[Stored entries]
# # # # # # #
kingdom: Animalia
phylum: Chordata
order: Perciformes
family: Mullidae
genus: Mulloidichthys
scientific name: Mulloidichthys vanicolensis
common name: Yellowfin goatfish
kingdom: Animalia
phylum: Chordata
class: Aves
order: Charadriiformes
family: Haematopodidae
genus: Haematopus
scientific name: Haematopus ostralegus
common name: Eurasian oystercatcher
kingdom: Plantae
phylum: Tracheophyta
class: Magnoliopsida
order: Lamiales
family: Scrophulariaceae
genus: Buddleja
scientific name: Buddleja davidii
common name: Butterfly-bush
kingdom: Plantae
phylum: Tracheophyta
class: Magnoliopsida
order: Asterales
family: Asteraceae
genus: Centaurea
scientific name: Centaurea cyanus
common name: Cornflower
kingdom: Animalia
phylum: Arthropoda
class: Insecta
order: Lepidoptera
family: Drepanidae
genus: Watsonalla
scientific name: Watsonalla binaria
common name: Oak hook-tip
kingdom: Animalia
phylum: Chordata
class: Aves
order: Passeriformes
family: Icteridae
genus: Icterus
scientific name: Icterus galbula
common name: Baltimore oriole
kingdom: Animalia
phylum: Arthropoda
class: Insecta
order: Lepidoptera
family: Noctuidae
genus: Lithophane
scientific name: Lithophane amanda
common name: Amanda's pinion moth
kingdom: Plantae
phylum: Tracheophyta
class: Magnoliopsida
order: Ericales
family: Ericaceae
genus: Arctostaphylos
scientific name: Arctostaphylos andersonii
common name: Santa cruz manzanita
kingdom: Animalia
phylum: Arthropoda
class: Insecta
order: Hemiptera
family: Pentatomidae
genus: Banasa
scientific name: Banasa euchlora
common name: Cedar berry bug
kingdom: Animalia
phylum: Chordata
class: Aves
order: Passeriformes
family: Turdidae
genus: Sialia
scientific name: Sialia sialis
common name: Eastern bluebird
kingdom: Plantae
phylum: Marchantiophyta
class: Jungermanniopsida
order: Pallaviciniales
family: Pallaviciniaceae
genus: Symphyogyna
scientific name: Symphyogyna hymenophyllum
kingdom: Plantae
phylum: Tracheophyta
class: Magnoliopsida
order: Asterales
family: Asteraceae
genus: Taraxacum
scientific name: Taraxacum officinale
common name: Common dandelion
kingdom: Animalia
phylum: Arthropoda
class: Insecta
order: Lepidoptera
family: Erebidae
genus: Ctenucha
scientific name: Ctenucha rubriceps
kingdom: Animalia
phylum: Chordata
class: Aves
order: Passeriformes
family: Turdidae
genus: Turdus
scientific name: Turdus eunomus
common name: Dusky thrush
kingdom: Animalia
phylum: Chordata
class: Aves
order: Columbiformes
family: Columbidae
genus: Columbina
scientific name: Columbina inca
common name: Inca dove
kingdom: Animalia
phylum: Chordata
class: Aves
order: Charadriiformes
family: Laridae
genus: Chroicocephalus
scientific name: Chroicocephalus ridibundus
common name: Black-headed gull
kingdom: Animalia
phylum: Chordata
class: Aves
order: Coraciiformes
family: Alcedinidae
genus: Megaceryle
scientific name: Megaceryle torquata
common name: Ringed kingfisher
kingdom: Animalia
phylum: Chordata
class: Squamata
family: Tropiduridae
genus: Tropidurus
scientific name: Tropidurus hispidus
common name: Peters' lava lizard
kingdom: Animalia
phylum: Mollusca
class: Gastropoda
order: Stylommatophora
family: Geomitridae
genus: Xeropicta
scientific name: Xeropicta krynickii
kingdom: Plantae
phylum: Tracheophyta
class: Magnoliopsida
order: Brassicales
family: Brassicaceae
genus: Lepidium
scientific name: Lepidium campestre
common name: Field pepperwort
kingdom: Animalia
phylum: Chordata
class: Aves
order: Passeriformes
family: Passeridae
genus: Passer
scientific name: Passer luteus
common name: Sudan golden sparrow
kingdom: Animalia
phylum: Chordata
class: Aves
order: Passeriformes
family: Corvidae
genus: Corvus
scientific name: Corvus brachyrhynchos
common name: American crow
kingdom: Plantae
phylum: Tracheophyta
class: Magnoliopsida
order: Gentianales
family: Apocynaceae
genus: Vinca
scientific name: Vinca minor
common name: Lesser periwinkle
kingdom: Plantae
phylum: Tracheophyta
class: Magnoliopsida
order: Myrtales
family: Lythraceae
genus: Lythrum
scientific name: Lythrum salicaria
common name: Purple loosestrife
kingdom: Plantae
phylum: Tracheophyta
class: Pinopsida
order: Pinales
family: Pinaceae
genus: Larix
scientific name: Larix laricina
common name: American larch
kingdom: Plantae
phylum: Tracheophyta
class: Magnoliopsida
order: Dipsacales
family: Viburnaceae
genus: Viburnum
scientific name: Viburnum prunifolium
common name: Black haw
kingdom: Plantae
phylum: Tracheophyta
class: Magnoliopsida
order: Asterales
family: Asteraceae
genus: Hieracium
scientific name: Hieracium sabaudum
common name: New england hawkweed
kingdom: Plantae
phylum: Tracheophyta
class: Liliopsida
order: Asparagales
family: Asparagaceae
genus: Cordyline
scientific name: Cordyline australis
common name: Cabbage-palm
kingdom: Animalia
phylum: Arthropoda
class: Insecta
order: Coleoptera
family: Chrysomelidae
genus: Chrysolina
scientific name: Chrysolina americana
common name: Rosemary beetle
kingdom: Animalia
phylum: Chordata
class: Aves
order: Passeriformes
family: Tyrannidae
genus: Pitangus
# # # # # # #
THE TASK
Render the whole listing above as a JSON array of strings, with one string per line and blank lines omitted.

EXERCISE SOLUTION
[
  "kingdom: Animalia",
  "phylum: Chordata",
  "order: Perciformes",
  "family: Mullidae",
  "genus: Mulloidichthys",
  "scientific name: Mulloidichthys vanicolensis",
  "common name: Yellowfin goatfish",
  "kingdom: Animalia",
  "phylum: Chordata",
  "class: Aves",
  "order: Charadriiformes",
  "family: Haematopodidae",
  "genus: Haematopus",
  "scientific name: Haematopus ostralegus",
  "common name: Eurasian oystercatcher",
  "kingdom: Plantae",
  "phylum: Tracheophyta",
  "class: Magnoliopsida",
  "order: Lamiales",
  "family: Scrophulariaceae",
  "genus: Buddleja",
  "scientific name: Buddleja davidii",
  "common name: Butterfly-bush",
  "kingdom: Plantae",
  "phylum: Tracheophyta",
  "class: Magnoliopsida",
  "order: Asterales",
  "family: Asteraceae",
  "genus: Centaurea",
  "scientific name: Centaurea cyanus",
  "common name: Cornflower",
  "kingdom: Animalia",
  "phylum: Arthropoda",
  "class: Insecta",
  "order: Lepidoptera",
  "family: Drepanidae",
  "genus: Watsonalla",
  "scientific name: Watsonalla binaria",
  "common name: Oak hook-tip",
  "kingdom: Animalia",
  "phylum: Chordata",
  "class: Aves",
  "order: Passeriformes",
  "family: Icteridae",
  "genus: Icterus",
  "scientific name: Icterus galbula",
  "common name: Baltimore oriole",
  "kingdom: Animalia",
  "phylum: Arthropoda",
  "class: Insecta",
  "order: Lepidoptera",
  "family: Noctuidae",
  "genus: Lithophane",
  "scientific name: Lithophane amanda",
  "common name: Amanda's pinion moth",
  "kingdom: Plantae",
  "phylum: Tracheophyta",
  "class: Magnoliopsida",
  "order: Ericales",
  "family: Ericaceae",
  "genus: Arctostaphylos",
  "scientific name: Arctostaphylos andersonii",
  "common name: Santa cruz manzanita",
  "kingdom: Animalia",
  "phylum: Arthropoda",
  "class: Insecta",
  "order: Hemiptera",
  "family: Pentatomidae",
  "genus: Banasa",
  "scientific name: Banasa euchlora",
  "common name: Cedar berry bug",
  "kingdom: Animalia",
  "phylum: Chordata",
  "class: Aves",
  "order: Passeriformes",
  "family: Turdidae",
  "genus: Sialia",
  "scientific name: Sialia sialis",
  "common name: Eastern bluebird",
  "kingdom: Plantae",
  "phylum: Marchantiophyta",
  "class: Jungermanniopsida",
  "order: Pallaviciniales",
  "family: Pallaviciniaceae",
  "genus: Symphyogyna",
  "scientific name: Symphyogyna hymenophyllum",
  "kingdom: Plantae",
  "phylum: Tracheophyta",
  "class: Magnoliopsida",
  "order: Asterales",
  "family: Asteraceae",
  "genus: Taraxacum",
  "scientific name: Taraxacum officinale",
  "common name: Common dandelion",
  "kingdom: Animalia",
  "phylum: Arthropoda",
  "class: Insecta",
  "order: Lepidoptera",
  "family: Erebidae",
  "genus: Ctenucha",
  "scientific name: Ctenucha rubriceps",
  "kingdom: Animalia",
  "phylum: Chordata",
  "class: Aves",
  "order: Passeriformes",
  "family: Turdidae",
  "genus: Turdus",
  "scientific name: Turdus eunomus",
  "common name: Dusky thrush",
  "kingdom: Animalia",
  "phylum: Chordata",
  "class: Aves",
  "order: Columbiformes",
  "family: Columbidae",
  "genus: Columbina",
  "scientific name: Columbina inca",
  "common name: Inca dove",
  "kingdom: Animalia",
  "phylum: Chordata",
  "class: Aves",
  "order: Charadriiformes",
  "family: Laridae",
  "genus: Chroicocephalus",
  "scientific name: Chroicocephalus ridibundus",
  "common name: Black-headed gull",
  "kingdom: Animalia",
  "phylum: Chordata",
  "class: Aves",
  "order: Coraciiformes",
  "family: Alcedinidae",
  "genus: Megaceryle",
  "scientific name: Megaceryle torquata",
  "common name: Ringed kingfisher",
  "kingdom: Animalia",
  "phylum: Chordata",
  "class: Squamata",
  "family: Tropiduridae",
  "genus: Tropidurus",
  "scientific name: Tropidurus hispidus",
  "common name: Peters' lava lizard",
  "kingdom: Animalia",
  "phylum: Mollusca",
  "class: Gastropoda",
  "order: Stylommatophora",
  "family: Geomitridae",
  "genus: Xeropicta",
  "scientific name: Xeropicta krynickii",
  "kingdom: Plantae",
  "phylum: Tracheophyta",
  "class: Magnoliopsida",
  "order: Brassicales",
  "family: Brassicaceae",
  "genus: Lepidium",
  "scientific name: Lepidium campestre",
  "common name: Field pepperwort",
  "kingdom: Animalia",
  "phylum: Chordata",
  "class: Aves",
  "order: Passeriformes",
  "family: Passeridae",
  "genus: Passer",
  "scientific name: Passer luteus",
  "common name: Sudan golden sparrow",
  "kingdom: Animalia",
  "phylum: Chordata",
  "class: Aves",
  "order: Passeriformes",
  "family: Corvidae",
  "genus: Corvus",
  "scientific name: Corvus brachyrhynchos",
  "common name: American crow",
  "kingdom: Plantae",
  "phylum: Tracheophyta",
  "class: Magnoliopsida",
  "order: Gentianales",
  "family: Apocynaceae",
  "genus: Vinca",
  "scientific name: Vinca minor",
  "common name: Lesser periwinkle",
  "kingdom: Plantae",
  "phylum: Tracheophyta",
  "class: Magnoliopsida",
  "order: Myrtales",
  "family: Lythraceae",
  "genus: Lythrum",
  "scientific name: Lythrum salicaria",
  "common name: Purple loosestrife",
  "kingdom: Plantae",
  "phylum: Tracheophyta",
  "class: Pinopsida",
  "order: Pinales",
  "family: Pinaceae",
  "genus: Larix",
  "scientific name: Larix laricina",
  "common name: American larch",
  "kingdom: Plantae",
  "phylum: Tracheophyta",
  "class: Magnoliopsida",
  "order: Dipsacales",
  "family: Viburnaceae",
  "genus: Viburnum",
  "scientific name: Viburnum prunifolium",
  "common name: Black haw",
  "kingdom: Plantae",
  "phylum: Tracheophyta",
  "class: Magnoliopsida",
  "order: Asterales",
  "family: Asteraceae",
  "genus: Hieracium",
  "scientific name: Hieracium sabaudum",
  "common name: New england hawkweed",
  "kingdom: Plantae",
  "phylum: Tracheophyta",
  "class: Liliopsida",
  "order: Asparagales",
  "family: Asparagaceae",
  "genus: Cordyline",
  "scientific name: Cordyline australis",
  "common name: Cabbage-palm",
  "kingdom: Animalia",
  "phylum: Arthropoda",
  "class: Insecta",
  "order: Coleoptera",
  "family: Chrysomelidae",
  "genus: Chrysolina",
  "scientific name: Chrysolina americana",
  "common name: Rosemary beetle",
  "kingdom: Animalia",
  "phylum: Chordata",
  "class: Aves",
  "order: Passeriformes",
  "family: Tyrannidae",
  "genus: Pitangus"
]